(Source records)
⁂

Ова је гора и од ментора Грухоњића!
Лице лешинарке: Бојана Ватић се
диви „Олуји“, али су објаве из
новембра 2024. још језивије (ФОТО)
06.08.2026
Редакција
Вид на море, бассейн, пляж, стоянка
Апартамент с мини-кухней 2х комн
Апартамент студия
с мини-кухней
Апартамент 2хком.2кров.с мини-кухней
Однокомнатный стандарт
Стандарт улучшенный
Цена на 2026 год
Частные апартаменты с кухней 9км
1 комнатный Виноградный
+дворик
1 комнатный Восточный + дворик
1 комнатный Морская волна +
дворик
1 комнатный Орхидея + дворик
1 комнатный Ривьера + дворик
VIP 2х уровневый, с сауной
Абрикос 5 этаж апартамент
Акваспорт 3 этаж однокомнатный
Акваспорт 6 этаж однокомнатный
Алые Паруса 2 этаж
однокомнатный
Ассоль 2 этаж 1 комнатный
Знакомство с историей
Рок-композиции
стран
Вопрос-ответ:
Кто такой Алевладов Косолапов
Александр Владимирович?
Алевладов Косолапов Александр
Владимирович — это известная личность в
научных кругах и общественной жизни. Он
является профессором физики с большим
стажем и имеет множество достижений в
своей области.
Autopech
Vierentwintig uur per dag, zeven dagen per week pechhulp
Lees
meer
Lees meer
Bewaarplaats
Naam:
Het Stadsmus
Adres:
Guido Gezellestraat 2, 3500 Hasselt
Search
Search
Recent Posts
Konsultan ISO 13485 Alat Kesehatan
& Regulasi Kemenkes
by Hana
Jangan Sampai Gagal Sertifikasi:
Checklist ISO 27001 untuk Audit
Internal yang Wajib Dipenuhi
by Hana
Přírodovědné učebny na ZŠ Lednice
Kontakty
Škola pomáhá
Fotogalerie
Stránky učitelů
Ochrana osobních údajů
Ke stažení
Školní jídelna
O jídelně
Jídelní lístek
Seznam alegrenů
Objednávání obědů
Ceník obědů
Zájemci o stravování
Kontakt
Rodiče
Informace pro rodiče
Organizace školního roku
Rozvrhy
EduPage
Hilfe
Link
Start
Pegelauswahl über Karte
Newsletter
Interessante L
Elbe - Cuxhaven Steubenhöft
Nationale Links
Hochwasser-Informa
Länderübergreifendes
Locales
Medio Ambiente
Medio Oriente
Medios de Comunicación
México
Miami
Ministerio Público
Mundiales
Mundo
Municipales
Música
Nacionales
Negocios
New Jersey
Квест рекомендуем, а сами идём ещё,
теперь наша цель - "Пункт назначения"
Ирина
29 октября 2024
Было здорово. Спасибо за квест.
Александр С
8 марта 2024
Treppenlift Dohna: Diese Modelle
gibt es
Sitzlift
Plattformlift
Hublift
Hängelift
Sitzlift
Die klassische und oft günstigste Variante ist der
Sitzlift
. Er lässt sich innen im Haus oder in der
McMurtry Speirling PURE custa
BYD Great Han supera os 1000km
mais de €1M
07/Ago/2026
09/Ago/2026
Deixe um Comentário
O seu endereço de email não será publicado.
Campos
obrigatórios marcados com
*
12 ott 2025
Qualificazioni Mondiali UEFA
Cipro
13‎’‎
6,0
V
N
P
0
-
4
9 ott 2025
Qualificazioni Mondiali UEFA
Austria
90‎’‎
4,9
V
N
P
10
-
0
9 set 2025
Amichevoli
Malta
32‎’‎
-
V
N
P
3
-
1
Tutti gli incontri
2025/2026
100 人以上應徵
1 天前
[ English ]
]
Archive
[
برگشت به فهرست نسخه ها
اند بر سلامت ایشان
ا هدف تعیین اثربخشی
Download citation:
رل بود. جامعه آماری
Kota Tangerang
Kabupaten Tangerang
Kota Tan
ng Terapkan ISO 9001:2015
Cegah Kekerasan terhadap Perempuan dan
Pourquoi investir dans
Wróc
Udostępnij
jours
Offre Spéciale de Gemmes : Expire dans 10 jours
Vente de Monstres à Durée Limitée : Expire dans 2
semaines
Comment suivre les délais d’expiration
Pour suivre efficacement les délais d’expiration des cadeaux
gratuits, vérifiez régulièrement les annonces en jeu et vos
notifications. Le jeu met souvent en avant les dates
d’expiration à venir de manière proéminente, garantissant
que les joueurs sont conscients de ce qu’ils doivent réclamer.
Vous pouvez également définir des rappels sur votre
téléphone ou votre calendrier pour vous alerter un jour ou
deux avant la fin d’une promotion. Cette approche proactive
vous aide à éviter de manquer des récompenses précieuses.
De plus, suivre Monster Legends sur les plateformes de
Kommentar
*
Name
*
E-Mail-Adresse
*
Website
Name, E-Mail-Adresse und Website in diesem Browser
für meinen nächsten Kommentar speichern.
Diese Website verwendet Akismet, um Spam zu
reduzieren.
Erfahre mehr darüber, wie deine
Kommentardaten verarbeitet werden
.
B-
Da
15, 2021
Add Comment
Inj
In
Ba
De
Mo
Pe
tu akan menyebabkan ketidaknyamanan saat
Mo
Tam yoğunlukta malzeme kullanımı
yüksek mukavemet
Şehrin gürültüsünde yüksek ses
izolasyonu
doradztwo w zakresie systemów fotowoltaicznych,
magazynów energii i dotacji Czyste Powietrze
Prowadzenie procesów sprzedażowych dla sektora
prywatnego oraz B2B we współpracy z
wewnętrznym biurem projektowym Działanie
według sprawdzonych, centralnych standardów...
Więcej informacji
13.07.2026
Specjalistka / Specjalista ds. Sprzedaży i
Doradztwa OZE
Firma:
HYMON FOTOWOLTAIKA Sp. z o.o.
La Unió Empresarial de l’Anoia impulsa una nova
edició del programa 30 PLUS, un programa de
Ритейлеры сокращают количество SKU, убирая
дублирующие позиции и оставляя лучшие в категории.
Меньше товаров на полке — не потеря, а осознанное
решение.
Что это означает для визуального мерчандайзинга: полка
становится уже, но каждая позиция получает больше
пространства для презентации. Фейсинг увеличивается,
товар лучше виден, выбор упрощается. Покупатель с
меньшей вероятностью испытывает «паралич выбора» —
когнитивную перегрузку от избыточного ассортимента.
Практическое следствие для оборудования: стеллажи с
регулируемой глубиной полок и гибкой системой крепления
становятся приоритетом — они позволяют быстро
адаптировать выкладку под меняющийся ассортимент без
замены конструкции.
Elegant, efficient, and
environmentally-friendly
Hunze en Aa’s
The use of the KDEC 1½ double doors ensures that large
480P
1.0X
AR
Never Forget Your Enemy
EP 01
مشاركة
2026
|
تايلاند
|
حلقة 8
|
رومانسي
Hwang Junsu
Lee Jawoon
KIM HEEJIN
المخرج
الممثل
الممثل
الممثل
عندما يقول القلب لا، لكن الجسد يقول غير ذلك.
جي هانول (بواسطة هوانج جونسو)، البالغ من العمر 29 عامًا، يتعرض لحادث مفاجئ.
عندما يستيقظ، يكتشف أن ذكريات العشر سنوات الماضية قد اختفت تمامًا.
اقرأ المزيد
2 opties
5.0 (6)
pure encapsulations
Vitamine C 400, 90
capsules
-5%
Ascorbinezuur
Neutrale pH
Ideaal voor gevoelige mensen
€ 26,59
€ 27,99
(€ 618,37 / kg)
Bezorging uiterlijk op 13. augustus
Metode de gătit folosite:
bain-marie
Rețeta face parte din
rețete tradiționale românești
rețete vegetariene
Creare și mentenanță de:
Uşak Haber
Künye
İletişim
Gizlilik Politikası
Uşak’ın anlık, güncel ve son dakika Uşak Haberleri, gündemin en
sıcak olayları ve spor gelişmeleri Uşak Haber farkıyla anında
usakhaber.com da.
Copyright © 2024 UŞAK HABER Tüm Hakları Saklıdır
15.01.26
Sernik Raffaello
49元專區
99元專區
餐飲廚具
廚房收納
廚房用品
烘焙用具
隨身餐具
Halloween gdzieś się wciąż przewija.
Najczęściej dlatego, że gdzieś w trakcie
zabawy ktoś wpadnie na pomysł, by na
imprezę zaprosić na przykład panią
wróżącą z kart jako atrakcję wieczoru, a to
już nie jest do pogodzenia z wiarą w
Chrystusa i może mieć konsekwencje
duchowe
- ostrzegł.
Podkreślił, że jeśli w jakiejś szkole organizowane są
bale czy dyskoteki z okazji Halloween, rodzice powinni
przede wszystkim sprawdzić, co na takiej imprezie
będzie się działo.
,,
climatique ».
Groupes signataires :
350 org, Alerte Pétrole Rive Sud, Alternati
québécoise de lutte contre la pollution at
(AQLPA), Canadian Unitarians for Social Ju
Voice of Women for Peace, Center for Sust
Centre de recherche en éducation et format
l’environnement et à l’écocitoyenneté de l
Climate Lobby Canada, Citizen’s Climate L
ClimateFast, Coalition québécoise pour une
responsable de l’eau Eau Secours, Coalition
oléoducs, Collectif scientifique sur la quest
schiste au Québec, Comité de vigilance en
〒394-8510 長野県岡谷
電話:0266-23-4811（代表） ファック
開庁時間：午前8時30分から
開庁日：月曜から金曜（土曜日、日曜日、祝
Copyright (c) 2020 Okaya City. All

⁂

Reproduce only the lines above spanning from the line containing "Checklist ISO 27001 untuk Audit" through the line containing "Александр С", word for word.

▶ _FINAL ANSWER_
Checklist ISO 27001 untuk Audit
Internal yang Wajib Dipenuhi
by Hana
Přírodovědné učebny na ZŠ Lednice
Kontakty
Škola pomáhá
Fotogalerie
Stránky učitelů
Ochrana osobních údajů
Ke stažení
Školní jídelna
O jídelně
Jídelní lístek
Seznam alegrenů
Objednávání obědů
Ceník obědů
Zájemci o stravování
Kontakt
Rodiče
Informace pro rodiče
Organizace školního roku
Rozvrhy
EduPage
Hilfe
Link
Start
Pegelauswahl über Karte
Newsletter
Interessante L
Elbe - Cuxhaven Steubenhöft
Nationale Links
Hochwasser-Informa
Länderübergreifendes
Locales
Medio Ambiente
Medio Oriente
Medios de Comunicación
México
Miami
Ministerio Público
Mundiales
Mundo
Municipales
Música
Nacionales
Negocios
New Jersey
Квест рекомендуем, а сами идём ещё,
теперь наша цель - "Пункт назначения"
Ирина
29 октября 2024
Было здорово. Спасибо за квест.
Александр С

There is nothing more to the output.